▸ WORK ORDER
Copy out the lines of the records below, and only those lines, from the one with "134 138 2.62" through the one with "365 37 66.62", exactly as they appear.

** Opening EXTRACTED INFORMATION block **

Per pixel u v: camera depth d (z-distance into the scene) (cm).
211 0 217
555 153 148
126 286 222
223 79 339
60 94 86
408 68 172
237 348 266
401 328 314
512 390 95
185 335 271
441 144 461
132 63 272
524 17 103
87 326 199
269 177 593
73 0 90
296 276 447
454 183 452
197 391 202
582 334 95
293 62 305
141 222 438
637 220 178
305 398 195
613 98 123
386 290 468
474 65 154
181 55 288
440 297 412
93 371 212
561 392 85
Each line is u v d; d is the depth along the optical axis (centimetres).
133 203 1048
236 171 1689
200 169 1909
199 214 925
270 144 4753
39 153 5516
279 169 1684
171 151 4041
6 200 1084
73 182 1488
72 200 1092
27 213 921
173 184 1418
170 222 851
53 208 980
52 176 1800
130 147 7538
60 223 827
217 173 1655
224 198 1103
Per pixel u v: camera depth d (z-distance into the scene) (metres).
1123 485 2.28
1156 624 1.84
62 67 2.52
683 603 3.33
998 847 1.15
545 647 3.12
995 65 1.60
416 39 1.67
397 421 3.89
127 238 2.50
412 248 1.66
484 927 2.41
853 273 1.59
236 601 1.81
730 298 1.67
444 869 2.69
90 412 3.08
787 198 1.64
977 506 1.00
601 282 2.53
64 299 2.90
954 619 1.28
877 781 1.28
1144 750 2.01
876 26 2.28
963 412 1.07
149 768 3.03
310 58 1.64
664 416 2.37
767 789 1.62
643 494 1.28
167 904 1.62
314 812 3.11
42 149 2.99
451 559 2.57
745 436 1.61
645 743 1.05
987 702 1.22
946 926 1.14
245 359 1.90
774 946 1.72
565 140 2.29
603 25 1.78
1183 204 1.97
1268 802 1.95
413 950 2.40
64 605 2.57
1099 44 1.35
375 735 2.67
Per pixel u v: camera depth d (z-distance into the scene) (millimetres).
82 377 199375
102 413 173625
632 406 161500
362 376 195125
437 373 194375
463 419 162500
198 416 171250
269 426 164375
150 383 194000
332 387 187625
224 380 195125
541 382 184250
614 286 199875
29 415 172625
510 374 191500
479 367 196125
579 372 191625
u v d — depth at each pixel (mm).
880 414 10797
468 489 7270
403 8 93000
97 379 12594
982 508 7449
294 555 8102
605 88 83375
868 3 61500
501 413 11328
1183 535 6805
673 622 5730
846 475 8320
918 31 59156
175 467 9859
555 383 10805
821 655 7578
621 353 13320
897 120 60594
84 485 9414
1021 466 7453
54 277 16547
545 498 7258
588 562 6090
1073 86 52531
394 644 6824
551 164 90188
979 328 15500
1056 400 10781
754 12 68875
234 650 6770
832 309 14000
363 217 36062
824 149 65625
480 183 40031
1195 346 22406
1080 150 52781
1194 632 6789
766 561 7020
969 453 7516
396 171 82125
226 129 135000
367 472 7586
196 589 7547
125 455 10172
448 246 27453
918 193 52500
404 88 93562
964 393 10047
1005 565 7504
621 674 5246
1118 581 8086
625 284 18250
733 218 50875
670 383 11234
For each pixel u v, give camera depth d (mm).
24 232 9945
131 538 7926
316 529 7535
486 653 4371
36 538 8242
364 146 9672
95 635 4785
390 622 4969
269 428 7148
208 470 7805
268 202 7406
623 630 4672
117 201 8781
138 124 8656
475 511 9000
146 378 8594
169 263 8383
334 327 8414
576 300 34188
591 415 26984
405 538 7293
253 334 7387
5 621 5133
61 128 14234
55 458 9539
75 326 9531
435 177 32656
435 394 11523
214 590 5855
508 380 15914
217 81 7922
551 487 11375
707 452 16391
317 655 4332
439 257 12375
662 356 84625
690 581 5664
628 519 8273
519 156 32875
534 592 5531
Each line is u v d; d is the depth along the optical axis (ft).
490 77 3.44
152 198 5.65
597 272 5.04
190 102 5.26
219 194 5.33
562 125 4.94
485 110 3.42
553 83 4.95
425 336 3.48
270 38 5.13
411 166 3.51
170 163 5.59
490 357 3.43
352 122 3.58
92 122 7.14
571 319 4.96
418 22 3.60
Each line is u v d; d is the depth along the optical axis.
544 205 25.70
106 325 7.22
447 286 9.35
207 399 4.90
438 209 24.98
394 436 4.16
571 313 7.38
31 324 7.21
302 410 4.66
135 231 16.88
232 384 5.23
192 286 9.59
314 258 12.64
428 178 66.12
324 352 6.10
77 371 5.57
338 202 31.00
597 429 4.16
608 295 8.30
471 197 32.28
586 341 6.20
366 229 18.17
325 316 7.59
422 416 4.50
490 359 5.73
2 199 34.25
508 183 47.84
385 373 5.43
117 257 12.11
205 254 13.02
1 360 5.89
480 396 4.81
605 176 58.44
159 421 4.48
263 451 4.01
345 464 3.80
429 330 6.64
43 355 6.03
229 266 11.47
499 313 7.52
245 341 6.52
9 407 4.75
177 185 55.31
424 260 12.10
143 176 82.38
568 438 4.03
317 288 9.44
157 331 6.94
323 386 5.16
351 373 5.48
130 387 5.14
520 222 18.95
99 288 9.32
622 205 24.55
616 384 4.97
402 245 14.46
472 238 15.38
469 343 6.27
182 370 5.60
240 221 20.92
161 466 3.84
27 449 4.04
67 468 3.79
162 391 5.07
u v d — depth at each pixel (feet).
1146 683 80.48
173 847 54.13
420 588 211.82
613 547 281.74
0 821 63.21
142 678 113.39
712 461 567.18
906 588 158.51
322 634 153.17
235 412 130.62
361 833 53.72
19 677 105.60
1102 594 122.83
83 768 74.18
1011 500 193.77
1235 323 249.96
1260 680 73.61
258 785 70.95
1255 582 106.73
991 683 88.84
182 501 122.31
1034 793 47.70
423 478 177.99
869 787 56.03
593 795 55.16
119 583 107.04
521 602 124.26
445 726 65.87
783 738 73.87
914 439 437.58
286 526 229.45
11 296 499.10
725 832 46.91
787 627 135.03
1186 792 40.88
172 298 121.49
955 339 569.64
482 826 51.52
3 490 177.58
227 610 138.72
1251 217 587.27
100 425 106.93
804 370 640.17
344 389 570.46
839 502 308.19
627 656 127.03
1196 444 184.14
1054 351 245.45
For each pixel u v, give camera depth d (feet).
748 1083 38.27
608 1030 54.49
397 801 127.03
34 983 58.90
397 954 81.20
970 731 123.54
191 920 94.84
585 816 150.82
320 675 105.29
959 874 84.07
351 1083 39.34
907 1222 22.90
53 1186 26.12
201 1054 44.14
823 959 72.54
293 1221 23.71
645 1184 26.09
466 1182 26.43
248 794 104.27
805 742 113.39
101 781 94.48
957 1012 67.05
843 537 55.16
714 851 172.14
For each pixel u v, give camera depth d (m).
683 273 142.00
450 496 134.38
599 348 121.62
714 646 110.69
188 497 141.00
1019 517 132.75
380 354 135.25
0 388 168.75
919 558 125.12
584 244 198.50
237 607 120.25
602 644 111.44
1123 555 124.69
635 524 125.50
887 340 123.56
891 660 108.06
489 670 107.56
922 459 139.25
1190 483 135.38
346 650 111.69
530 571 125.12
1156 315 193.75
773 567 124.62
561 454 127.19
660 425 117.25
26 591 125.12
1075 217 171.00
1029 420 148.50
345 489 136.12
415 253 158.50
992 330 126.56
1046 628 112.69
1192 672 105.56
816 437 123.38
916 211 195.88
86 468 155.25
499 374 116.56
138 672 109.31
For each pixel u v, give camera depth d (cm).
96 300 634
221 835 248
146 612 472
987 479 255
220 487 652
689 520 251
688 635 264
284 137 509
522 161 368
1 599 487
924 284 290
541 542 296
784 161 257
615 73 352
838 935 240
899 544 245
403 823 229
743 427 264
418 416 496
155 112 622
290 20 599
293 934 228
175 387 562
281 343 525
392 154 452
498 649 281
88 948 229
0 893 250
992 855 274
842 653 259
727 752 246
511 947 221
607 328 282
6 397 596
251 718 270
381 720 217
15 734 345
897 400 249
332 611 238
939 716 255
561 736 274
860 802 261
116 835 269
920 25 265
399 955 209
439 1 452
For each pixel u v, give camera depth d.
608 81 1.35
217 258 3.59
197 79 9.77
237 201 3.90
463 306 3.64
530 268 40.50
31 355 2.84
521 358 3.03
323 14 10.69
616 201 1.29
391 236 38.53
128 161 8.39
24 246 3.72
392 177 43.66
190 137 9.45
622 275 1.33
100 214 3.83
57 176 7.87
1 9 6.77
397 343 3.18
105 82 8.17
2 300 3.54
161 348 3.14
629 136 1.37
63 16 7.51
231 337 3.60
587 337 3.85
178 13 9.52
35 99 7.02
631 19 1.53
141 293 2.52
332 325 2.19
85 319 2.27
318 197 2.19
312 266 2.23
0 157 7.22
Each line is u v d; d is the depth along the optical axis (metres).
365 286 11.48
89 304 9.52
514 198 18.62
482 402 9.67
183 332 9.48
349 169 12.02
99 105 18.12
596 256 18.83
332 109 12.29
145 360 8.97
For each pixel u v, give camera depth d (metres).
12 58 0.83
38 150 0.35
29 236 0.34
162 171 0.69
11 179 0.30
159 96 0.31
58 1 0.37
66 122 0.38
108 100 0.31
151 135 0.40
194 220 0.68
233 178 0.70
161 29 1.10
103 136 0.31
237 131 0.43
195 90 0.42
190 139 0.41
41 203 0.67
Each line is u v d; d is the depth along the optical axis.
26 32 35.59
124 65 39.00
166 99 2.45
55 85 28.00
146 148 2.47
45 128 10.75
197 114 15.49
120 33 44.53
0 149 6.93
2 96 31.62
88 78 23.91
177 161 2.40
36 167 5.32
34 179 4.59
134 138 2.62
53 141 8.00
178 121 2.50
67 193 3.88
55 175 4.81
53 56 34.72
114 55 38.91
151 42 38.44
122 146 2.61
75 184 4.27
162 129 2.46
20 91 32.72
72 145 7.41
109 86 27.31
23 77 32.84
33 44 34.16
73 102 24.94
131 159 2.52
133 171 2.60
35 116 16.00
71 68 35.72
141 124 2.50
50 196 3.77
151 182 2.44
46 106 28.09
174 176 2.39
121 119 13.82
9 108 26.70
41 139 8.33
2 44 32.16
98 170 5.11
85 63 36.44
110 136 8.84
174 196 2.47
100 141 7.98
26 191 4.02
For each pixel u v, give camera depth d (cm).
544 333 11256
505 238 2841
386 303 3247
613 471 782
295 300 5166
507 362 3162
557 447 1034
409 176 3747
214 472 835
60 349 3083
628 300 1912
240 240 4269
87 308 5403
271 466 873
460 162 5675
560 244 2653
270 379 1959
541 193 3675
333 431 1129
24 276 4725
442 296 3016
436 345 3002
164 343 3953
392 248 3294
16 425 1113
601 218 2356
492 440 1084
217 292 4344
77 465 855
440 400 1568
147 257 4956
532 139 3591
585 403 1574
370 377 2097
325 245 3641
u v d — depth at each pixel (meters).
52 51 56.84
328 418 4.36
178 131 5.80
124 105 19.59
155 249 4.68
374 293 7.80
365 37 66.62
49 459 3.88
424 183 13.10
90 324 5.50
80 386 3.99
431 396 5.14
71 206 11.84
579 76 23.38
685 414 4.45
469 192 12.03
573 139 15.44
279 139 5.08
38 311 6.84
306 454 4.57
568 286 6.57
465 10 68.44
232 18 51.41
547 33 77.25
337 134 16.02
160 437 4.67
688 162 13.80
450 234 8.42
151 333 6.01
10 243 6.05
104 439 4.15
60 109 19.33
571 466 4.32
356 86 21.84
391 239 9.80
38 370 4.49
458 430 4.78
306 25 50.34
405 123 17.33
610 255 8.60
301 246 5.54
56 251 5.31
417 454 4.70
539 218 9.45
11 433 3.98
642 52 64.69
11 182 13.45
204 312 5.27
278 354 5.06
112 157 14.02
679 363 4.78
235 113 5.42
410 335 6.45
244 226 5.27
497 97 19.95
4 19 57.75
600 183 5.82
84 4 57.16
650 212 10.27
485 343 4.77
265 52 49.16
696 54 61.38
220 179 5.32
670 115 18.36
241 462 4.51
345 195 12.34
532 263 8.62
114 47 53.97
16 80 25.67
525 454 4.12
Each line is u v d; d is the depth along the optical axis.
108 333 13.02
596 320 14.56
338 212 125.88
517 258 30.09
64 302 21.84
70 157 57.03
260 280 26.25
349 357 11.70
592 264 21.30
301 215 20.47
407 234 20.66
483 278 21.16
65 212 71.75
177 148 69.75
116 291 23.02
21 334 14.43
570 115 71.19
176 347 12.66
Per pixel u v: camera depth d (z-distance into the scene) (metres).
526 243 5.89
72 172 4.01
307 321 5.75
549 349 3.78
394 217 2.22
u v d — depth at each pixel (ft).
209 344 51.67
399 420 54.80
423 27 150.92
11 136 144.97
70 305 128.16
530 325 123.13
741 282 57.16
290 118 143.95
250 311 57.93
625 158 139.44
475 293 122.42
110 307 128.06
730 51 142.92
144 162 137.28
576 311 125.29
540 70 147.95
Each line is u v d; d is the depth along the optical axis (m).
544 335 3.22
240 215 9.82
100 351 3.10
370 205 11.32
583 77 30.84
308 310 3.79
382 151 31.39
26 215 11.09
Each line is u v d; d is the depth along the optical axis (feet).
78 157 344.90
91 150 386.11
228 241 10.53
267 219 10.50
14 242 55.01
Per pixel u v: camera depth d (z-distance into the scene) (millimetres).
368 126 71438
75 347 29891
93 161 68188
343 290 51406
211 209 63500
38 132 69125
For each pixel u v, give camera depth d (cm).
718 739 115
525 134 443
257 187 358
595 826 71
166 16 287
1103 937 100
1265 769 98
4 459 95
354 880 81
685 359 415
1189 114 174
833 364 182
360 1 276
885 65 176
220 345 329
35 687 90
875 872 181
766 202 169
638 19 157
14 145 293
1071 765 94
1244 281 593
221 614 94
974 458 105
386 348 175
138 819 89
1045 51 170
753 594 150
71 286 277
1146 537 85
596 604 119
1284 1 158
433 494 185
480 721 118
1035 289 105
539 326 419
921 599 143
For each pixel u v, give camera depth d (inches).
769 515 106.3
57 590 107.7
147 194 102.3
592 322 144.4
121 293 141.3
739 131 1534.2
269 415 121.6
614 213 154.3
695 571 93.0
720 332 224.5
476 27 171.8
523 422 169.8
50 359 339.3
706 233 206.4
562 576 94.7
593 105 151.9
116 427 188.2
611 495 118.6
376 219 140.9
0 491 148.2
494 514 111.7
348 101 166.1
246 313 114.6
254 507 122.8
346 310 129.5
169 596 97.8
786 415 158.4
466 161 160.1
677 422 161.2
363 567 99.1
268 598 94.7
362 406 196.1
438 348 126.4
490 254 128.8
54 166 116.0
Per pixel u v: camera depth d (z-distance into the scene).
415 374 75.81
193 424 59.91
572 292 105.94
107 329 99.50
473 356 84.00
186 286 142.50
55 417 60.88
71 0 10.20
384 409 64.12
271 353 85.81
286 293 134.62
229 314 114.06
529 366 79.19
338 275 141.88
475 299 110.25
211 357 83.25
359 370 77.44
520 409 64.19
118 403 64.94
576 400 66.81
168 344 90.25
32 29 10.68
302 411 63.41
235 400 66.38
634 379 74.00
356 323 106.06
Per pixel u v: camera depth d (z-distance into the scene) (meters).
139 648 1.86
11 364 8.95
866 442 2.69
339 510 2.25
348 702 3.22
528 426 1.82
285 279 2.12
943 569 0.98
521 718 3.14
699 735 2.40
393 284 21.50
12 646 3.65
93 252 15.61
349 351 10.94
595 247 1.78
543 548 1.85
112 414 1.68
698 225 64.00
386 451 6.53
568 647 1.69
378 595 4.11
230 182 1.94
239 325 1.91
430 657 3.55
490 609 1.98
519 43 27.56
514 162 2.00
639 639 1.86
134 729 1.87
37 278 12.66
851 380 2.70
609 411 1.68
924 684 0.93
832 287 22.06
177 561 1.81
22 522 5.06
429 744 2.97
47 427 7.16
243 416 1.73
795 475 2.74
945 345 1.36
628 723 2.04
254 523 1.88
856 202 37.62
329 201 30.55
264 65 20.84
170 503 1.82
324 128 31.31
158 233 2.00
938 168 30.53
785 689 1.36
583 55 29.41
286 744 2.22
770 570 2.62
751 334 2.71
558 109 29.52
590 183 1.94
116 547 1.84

** Closing EXTRACTED INFORMATION block **

▸ REPLY
134 138 2.62
53 141 8.00
178 121 2.50
67 193 3.88
55 175 4.81
53 56 34.72
114 55 38.91
151 42 38.44
122 146 2.61
75 184 4.27
162 129 2.46
20 91 32.72
72 145 7.41
109 86 27.31
23 77 32.84
33 44 34.16
73 102 24.94
131 159 2.52
133 171 2.60
35 116 16.00
71 68 35.72
141 124 2.50
50 196 3.77
151 182 2.44
46 106 28.09
174 176 2.39
121 119 13.82
9 108 26.70
41 139 8.33
2 44 32.16
98 170 5.11
85 63 36.44
110 136 8.84
174 196 2.47
100 141 7.98
26 191 4.02
For each pixel u v, give camera depth d (cm).
544 333 11256
505 238 2841
386 303 3247
613 471 782
295 300 5166
507 362 3162
557 447 1034
409 176 3747
214 472 835
60 349 3083
628 300 1912
240 240 4269
87 308 5403
271 466 873
460 162 5675
560 244 2653
270 379 1959
541 193 3675
333 431 1129
24 276 4725
442 296 3016
436 345 3002
164 343 3953
392 248 3294
16 425 1113
601 218 2356
492 440 1084
217 292 4344
77 465 855
440 400 1568
147 257 4956
532 139 3591
585 403 1574
370 377 2097
325 245 3641
u v d — depth at each pixel (meters).
52 51 56.84
328 418 4.36
178 131 5.80
124 105 19.59
155 249 4.68
374 293 7.80
365 37 66.62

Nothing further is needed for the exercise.